In July 1916 the lodge held a social evening to raise funds for their members that were serving King and Country; this raised fourteen pounds and one shilling. Cigarettes and tobacco were bought and posted to the members in France.
In August 1916 it was reported to the lodge that none of the members serving in France had received their parcels sent by the lodge, it was left in the hands of the committee to look into this. At the September meeting Brother William Robinson reported that the lodge could have the money refunded. This was put to the meeting and it was decided to take the refund and divide the money among those members at the front. At the October 1916 meeting it was reported that the money had been refunded and a postal order for eight shilling ((40pence) had been sent to thirty one members at the front, the rest would be sent the same when addresses could be obtained for them. At the November meeting a number of letters were received from brethren in France thanking the lodge for the gift of eight shillings, it was agreed to publish this in the Lisburn Herald.
In the Lisburn Herald a piece was published, it was headed Lisburn Mechanics LOL 557: Soldiers Thanks. The piece in the paper explained more than the lodge minutes why the parcels of tobacco and cigarettes had not been received by the lodge members, it arose that before reaching their destination the question of excise duty was raised and the tariff levied being so high resulted in the parcels coming back again. Fortunately the lodge were able to exchange the contents for the money originally paid and decided to send the postal orders,
The names mentioned in the newspaper are 11th Battalion Royal Irish Rifles Sergeants Joseph C. Clarke, A. Mitchell, James Mearns, J Moore, Thomas Waring, William McMullen, George Clarke Lance Corporal A. Kerr Riflemen A Spence, Fred McWilliams, William Bingham, J Baxter, James McNeice, S Brown, William Higginson and J Beck. Army Service Corps Sergeant James Megran, Cycle Corps Private J L Kisack, Irish Guards Private Joseph Walker, 9th Battalion Royal Irish Rifles Rifleman James McClean, 14th Battalion Royal Irish Rifles Riflemen F McConnell and S McConnell and, 73rd Machine Gun Section Private A Keery
Other member’s names that have arose from the lodge minutes of the years of the war include Sergeant David Cathcart 11th RIR whose name appears on the Sloan Street Presbyterian Church memorial, was KIA on 1st September 1917 at Ypres; Rifleman William Leathem KIA on the Somme on the 24th June 1916, his death is commemorated on the Thiepval Memorial; William Lamont 11th RIR was also killed in action on 1st September 1917 near Ypres.

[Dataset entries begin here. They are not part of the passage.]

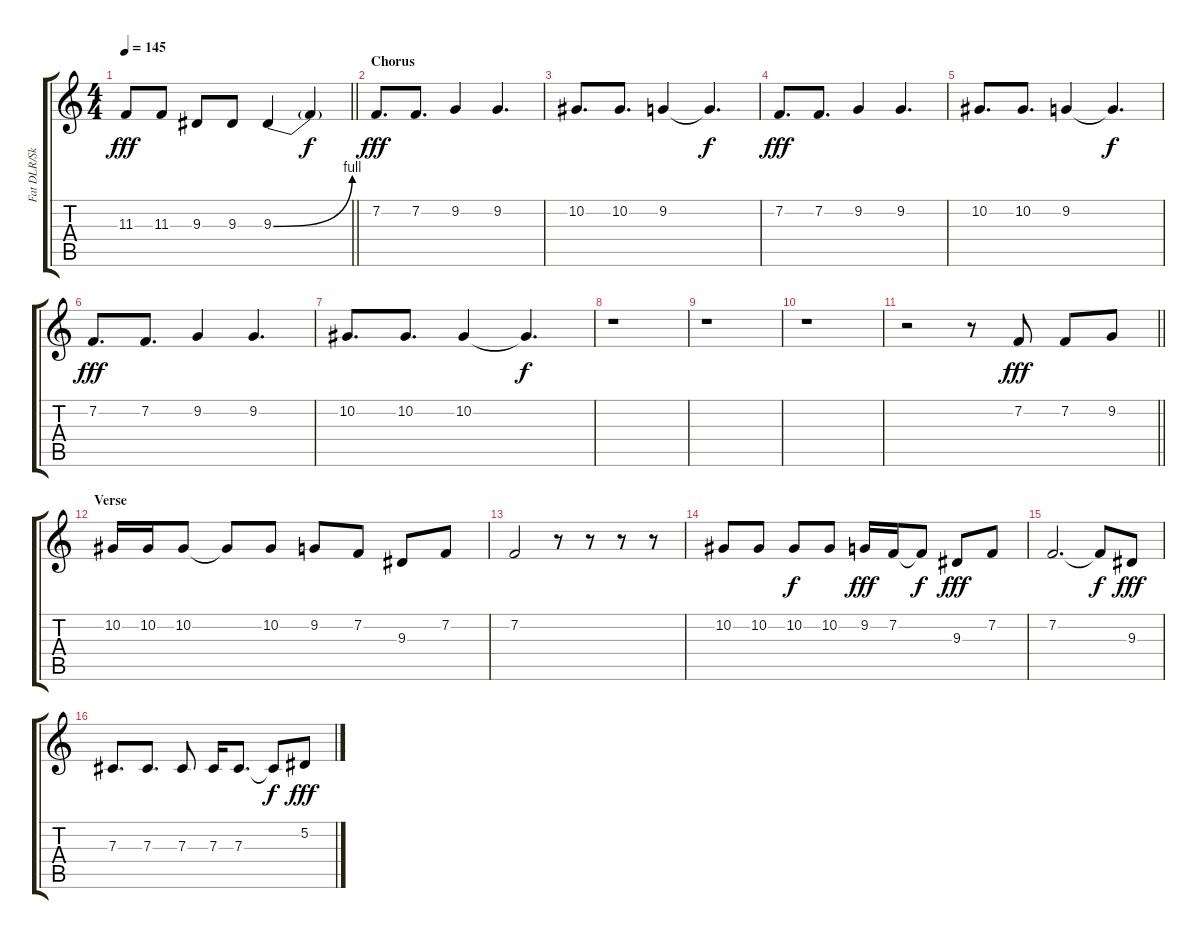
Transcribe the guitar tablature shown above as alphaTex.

\track ("Fat DLR/Skinny Vince Neil " "Fat DLR/Sk") {instrument choiraahs}
\staff {score tabs}
\tuning (Eb4 Bb3 Gb3 Db3 Ab2 Eb2) {hide}
\ts (4 4)
\tempo 145
\clef g2
\barLineRight lightlight
\ks c
11.3.8{dy fff} 11.3.8 9.3.8 9.3.8 9.3{be (bend 0 0 60 4)}.4 9.3{t}.4{dy f} |
\section ("" "Chorus")
7.2.8{d dy fff} 7.2.8{d} 9.2.4 9.2.4{d} |
10.2.8{d} 10.2.8{d} 9.2.4 9.2{t}.4{d dy f} |
7.2.8{d dy fff} 7.2.8{d} 9.2.4 9.2.4{d} |
10.2.8{d} 10.2.8{d} 9.2.4 9.2{t}.4{d dy f} |
7.2.8{d dy fff} 7.2.8{d} 9.2.4 9.2.4{d} |
10.2.8{d} 10.2.8{d} 10.2.4 10.2{t}.4{d dy f} |
r.1 |
r.1 |
r.1 |
\barLineRight lightlight
r.2 r.8 7.2.8{dy fff} 7.2.8 9.2.8 |
\section ("" "Verse")
10.2.16 10.2.16 10.2.8 10.2{t}.8 10.2.8 9.2.8 7.2.8 9.3.8 7.2.8 |
7.2.2 r.8 r.8 r.8 r.8 |
10.2.8 10.2.8 10.2.8{dy f} 10.2.8 9.2.16{dy fff} 7.2.16 7.2{t}.8{dy f} 9.3.8{dy fff} 7.2.8 |
7.2.2{d} 7.2{t}.8{dy f} 9.3.8{dy fff} |
7.3.8{d} 7.3.8{d} 7.3.8 7.3.16 7.3.8{d} 7.3{t}.8{dy f} 5.2.8{dy fff}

He was married and lived in Sloan Street.
A number of members emigrated to Canada about this time, James Getgoods transferred from LOL 557 to Cameron LOL 618 Toronto in July 1914 and James Hanna transferred to S. John’s LOL 1982 Winnipeg in March 1914 are both thought to have served with the Canadian forces.

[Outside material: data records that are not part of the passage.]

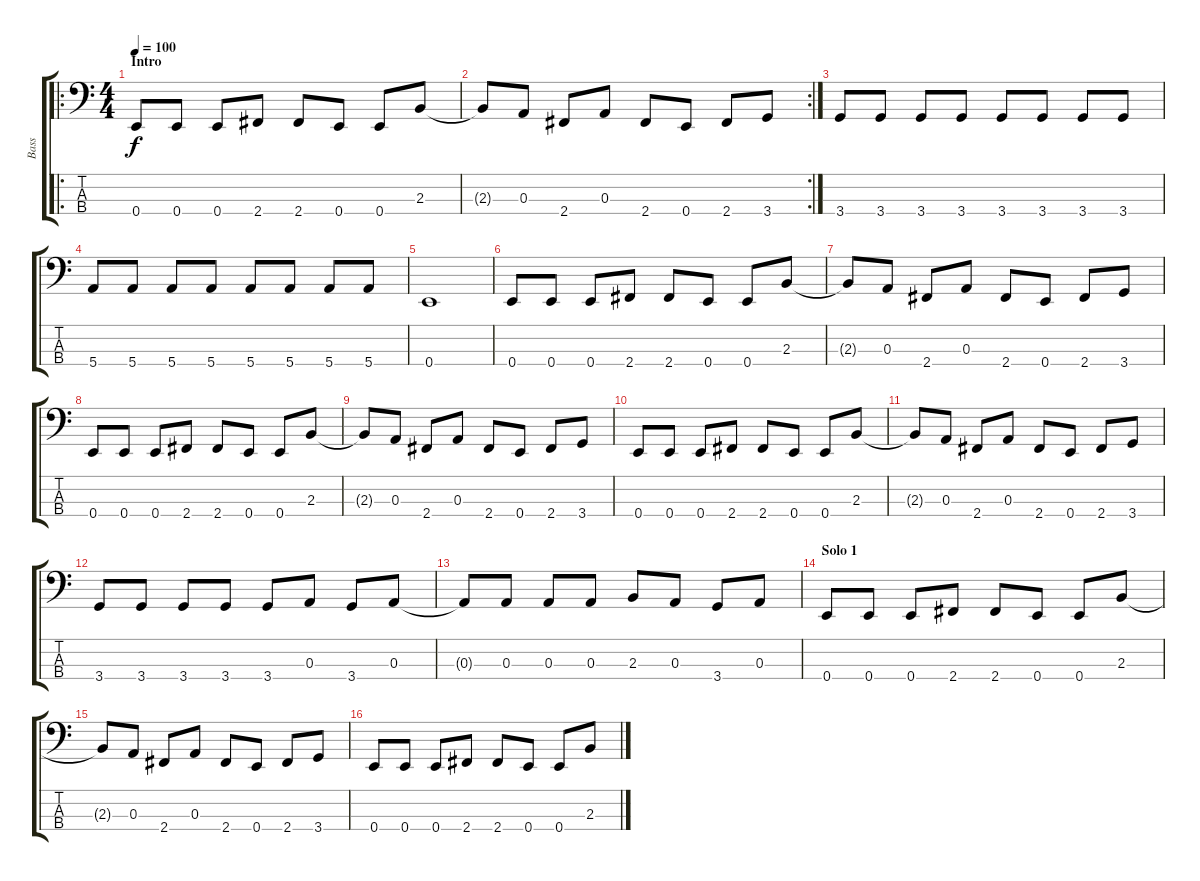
\track ("Bass" "Bass") {instrument electricbasspick}
\staff {score tabs}
\tuning (G2 D2 A1 E1) {hide}
\ro
\ts (4 4)
\section ("" "Intro")
\tempo 100
\clef f4
\ks c
0.4.8{dy f instrument electricbasspick} 0.4.8 0.4.8 2.4.8 2.4.8 0.4.8 0.4.8 2.3.8 |
\rc 2
2.3{t}.8 0.3.8 2.4.8 0.3.8 2.4.8 0.4.8 2.4.8 3.4.8 |
3.4.8 3.4.8 3.4.8 3.4.8 3.4.8 3.4.8 3.4.8 3.4.8 |
5.4.8 5.4.8 5.4.8 5.4.8 5.4.8 5.4.8 5.4.8 5.4.8 |
0.4.1 |
0.4.8 0.4.8 0.4.8 2.4.8 2.4.8 0.4.8 0.4.8 2.3.8 |
2.3{t}.8 0.3.8 2.4.8 0.3.8 2.4.8 0.4.8 2.4.8 3.4.8 |
0.4.8 0.4.8 0.4.8 2.4.8 2.4.8 0.4.8 0.4.8 2.3.8 |
2.3{t}.8 0.3.8 2.4.8 0.3.8 2.4.8 0.4.8 2.4.8 3.4.8 |
0.4.8 0.4.8 0.4.8 2.4.8 2.4.8 0.4.8 0.4.8 2.3.8 |
2.3{t}.8 0.3.8 2.4.8 0.3.8 2.4.8 0.4.8 2.4.8 3.4.8 |
3.4.8 3.4.8 3.4.8 3.4.8 3.4.8 0.3.8 3.4.8 0.3.8 |
0.3{t}.8 0.3.8 0.3.8 0.3.8 2.3.8 0.3.8 3.4.8 0.3.8 |
\section ("" "Solo 1")
0.4.8 0.4.8 0.4.8 2.4.8 2.4.8 0.4.8 0.4.8 2.3.8 |
2.3{t}.8 0.3.8 2.4.8 0.3.8 2.4.8 0.4.8 2.4.8 3.4.8 |
0.4.8 0.4.8 0.4.8 2.4.8 2.4.8 0.4.8 0.4.8 2.3.8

Alex Cairns who enlisted at Valcartier Canada in the Canadian Expeditionary Force died of wound in April 1915 near Ypres. His mother still lived in Lisburn at this time.
Rifleman Alexander Kerr emigrated to Vancouver but returned before the war and signed up in the 12th Royal Irish Rifles, he was killed in action in Belgium on 16th October 1916 and is buried in Plus Douve Farm Cemetery, Belgium, his name is recorded in Canadian National Roll of Honour.

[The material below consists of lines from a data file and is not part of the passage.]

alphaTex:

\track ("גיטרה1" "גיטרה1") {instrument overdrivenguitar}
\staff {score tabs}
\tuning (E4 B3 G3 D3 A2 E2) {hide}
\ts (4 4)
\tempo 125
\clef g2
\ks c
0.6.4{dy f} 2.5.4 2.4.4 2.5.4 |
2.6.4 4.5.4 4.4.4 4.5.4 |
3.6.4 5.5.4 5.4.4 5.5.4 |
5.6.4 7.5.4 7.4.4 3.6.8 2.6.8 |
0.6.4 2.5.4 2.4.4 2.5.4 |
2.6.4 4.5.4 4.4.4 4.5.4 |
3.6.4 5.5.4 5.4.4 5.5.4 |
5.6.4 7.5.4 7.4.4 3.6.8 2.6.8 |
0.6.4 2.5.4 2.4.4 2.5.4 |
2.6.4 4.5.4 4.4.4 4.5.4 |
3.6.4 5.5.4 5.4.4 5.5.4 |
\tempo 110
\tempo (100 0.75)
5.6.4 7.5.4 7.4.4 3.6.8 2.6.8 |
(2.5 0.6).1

Lance Corporal Francis John Lennox was originally from Castledawson and worked in Duncan’s shop in market square he served in 11th RIR and was killed on the morning of the 1st of July 1916 at the Somme. The report on his company’s advance was that they were first out of the trenches and from “The very moment that our men slipped over the parapet they were met with a hail of machine-gun bullets and shrapnel….They advanced in waves 50 yards apart, and were mown down like hay. “A” Company was soon wiped out” Brother Lennox has no known grave and is commemorated on the Thievpal Memorial France. He was a member of Railway Street Presbyterian.
Rifleman William Bingham was wounded on the first day of the Battle of the Somme 1st July 1916, he appears to have recovered and returned to duty as he was one of those who received his postal order.
A roll of honour with the names of those serving was ordered in 1915, this was to be hung on the lodge room wall, there is no mention inthe lodge minutes of the roll ever being delivered.
The lodge would be very interested if anyone could give them any further names of members of LOL 557 that served and more information on those mentioned above, their Christian names in some cases, whether they were killed, wounded or survived the war, received any commendations or medals. Any photographs would be very much appreciated. If anyone would know of the whereabouts of the roll of honour the members would much appreciate if they could get a copy of it.